14. Inference, Solution
Inference
Let's put all these pieces together! One of the coolest ways to test a model like this is to give it user-generated data, without any true label, and see what happens. So, in this case, that data will just be a single string: a review that you can write and here’s just one
test_review
as an example:
# negative test review
test_review_neg = 'The worst movie I have seen; acting was terrible and I want my money back. This movie had bad acting and the dialogue was slow.'
We can see that this review is a negative one, but let's see if our model can identify it's sentiment correctly!
Our task is to write a
predict
function that takes in a trained model, a
test_review
like this one that is just normal text and punctuation, a
sequence_length
for padding.
The process by which you make predictions based on user data, is called inference .
Pre-process the
test_review
The first thing we'll have to do it to process the
test_review
, so that it is converted into a tensor that our model can see as input. In fact, this involves quite a lot of pre-processing, but nothing that you haven't seen before!
I broke this down into a series of steps.
I have a helper function
tokenize_review
that is responsible for doing some data processing on my test_review.
It takes in my test_review, and then does a couple of things:
-
First, I convert my
test_review
to lowercase, and remove any punctuation, so I’m left with all text. - Then I breaks it into individual words with split(), and I’m left with a list of words in the review.
-
I encode those words using the
vocab_to_int
dictionary that we already defined, near the start of this lesson.
Now, I am assuming a few things here, including: this review is one review, not a batch, and that this review only includes words already in our dictionary, and in this case that will be true, but you can add code to handle unknown characters, I just didn’t do that in my model.
from string import punctuation
def tokenize_review(test_review):
test_review = test_review.lower() # lowercase
# get rid of punctuation
test_text = ''.join([c for c in test_review if c not in punctuation])
# splitting by spaces
test_words = test_text.split()
# tokens
test_ints = []
test_ints.append([vocab_to_int[word] for word in test_words])
return test_ints
Okay, so this tokenize function returns a list of integers; my tokenized review!
Padding and converting into a Tensor
For my next couple of steps, I’m going to pad the ints, returned by the
tokenize_review
function and shape them into our
sequence_length
size; since our model was trained on sequence lengths of 200, I’m going to use the same length, here. I'll pad it using the
pad_features
function that we defined earlier.
Finally, I’m going to convert the padded result into a Tensor.
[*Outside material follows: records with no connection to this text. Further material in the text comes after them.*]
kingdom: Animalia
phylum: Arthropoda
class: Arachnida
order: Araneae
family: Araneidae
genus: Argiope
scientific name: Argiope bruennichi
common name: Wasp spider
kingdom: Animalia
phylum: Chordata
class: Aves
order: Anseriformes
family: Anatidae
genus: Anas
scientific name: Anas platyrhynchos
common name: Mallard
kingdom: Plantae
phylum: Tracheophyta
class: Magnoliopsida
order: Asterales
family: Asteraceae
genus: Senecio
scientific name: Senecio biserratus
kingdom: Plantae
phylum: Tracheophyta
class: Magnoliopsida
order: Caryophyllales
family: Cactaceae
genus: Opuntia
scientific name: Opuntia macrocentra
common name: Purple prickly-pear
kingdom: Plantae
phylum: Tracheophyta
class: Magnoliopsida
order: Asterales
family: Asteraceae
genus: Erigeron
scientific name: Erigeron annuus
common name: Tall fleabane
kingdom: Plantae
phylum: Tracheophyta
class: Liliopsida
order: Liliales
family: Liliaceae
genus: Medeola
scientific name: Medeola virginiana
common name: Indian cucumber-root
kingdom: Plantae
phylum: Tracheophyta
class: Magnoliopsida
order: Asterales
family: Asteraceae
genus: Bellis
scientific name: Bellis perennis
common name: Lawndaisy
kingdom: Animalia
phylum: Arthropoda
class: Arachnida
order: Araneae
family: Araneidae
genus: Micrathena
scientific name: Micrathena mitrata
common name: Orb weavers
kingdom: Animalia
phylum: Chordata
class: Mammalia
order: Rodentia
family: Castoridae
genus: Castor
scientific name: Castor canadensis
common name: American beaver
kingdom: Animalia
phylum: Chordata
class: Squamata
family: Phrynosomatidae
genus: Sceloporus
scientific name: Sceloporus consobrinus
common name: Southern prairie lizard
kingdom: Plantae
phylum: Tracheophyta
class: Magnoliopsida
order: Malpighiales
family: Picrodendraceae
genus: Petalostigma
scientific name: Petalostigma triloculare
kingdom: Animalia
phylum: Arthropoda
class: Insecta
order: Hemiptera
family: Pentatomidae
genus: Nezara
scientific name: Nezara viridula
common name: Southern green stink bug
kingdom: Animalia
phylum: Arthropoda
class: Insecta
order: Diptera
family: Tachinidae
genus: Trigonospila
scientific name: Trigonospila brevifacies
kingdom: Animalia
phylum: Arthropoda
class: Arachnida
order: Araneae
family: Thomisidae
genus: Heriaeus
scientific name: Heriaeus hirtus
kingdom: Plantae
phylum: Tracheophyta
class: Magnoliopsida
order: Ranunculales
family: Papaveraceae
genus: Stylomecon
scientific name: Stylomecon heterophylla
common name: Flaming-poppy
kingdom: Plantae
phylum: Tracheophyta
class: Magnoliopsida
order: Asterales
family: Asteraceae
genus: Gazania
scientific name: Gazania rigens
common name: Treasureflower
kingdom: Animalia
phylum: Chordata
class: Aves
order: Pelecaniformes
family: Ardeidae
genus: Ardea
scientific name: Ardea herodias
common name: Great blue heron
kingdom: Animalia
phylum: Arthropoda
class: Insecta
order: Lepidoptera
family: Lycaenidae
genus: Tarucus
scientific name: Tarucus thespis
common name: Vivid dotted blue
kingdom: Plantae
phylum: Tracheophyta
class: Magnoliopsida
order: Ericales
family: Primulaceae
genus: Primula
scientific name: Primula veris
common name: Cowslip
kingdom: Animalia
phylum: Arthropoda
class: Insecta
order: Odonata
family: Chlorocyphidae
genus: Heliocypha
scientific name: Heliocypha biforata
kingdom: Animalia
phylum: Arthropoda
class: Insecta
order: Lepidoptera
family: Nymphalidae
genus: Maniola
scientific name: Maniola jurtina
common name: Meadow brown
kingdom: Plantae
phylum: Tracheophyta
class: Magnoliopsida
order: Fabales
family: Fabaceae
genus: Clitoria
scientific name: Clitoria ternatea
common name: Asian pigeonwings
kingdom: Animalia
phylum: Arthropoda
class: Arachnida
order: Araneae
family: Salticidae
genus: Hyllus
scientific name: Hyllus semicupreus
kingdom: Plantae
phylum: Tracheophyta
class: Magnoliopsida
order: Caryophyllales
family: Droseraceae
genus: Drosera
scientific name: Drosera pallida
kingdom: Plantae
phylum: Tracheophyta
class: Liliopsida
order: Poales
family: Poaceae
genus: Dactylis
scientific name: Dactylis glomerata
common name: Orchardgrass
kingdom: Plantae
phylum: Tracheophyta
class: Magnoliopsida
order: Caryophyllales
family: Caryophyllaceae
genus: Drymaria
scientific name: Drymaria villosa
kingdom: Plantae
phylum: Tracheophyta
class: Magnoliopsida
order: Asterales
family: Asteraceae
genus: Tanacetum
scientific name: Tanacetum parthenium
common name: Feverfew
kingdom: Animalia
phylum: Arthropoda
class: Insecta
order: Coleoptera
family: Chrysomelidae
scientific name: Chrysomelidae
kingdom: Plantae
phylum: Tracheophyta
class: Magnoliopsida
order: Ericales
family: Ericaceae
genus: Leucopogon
So, these are all the steps, and I’m going to wrap this all up in my predict function.
def predict(net, test_review, sequence_length=200):
net.eval()
# tokenize review
test_ints = tokenize_review(test_review)
# pad tokenized sequence
seq_length=sequence_length
features = pad_features(test_ints, seq_length)
# convert to tensor to pass into your model
feature_tensor = torch.from_numpy(features)
batch_size = feature_tensor.size(0)
# initialize hidden state
h = net.init_hidden(batch_size)
if(train_on_gpu):
feature_tensor = feature_tensor.cuda()
# get the output from the model
output, h = net(feature_tensor, h)
# convert output probabilities to predicted class (0 or 1)
pred = torch.round(output.squeeze())
# printing output value, before rounding
print('Prediction value, pre-rounding: {:.6f}'.format(output.item()))
# print custom response
if(pred.item()==1):
print("Positive review detected!")
else:
print("Negative review detected.")
So, using the passed in arguments, I’m tokenizing my review using my helper function, then padding it using my pad function, and converting it into a Tensor that can be seen by my model.
Then, I’m passing this tensor into my trained net which will return an output of length one. With this output, I can grab the most likely class, which will be the rounded value 0 or 1; this is my prediction!
Lastly, I want to print out a custom message for a positive or negative detected review, and I’m doing that at the bottom of the above function!
You can test this out on sample positive and negative text reviews to see how this trained model behaves! Below, you can see how it identifies our negative test review correctly.
Conclusion
Now that you have a trained model and a predict function, you can pass in any kind of text and this model will predict whether the text has a positive or negative sentiment. You can use this to try to find what words it associates with positive or negative sentiment.
Later, you'll learn how to deploy a model like this to a production environment so that it can respond to any kind of user data put into a web app!
For now, great job implementing so many kinds of recurrent neural networks!!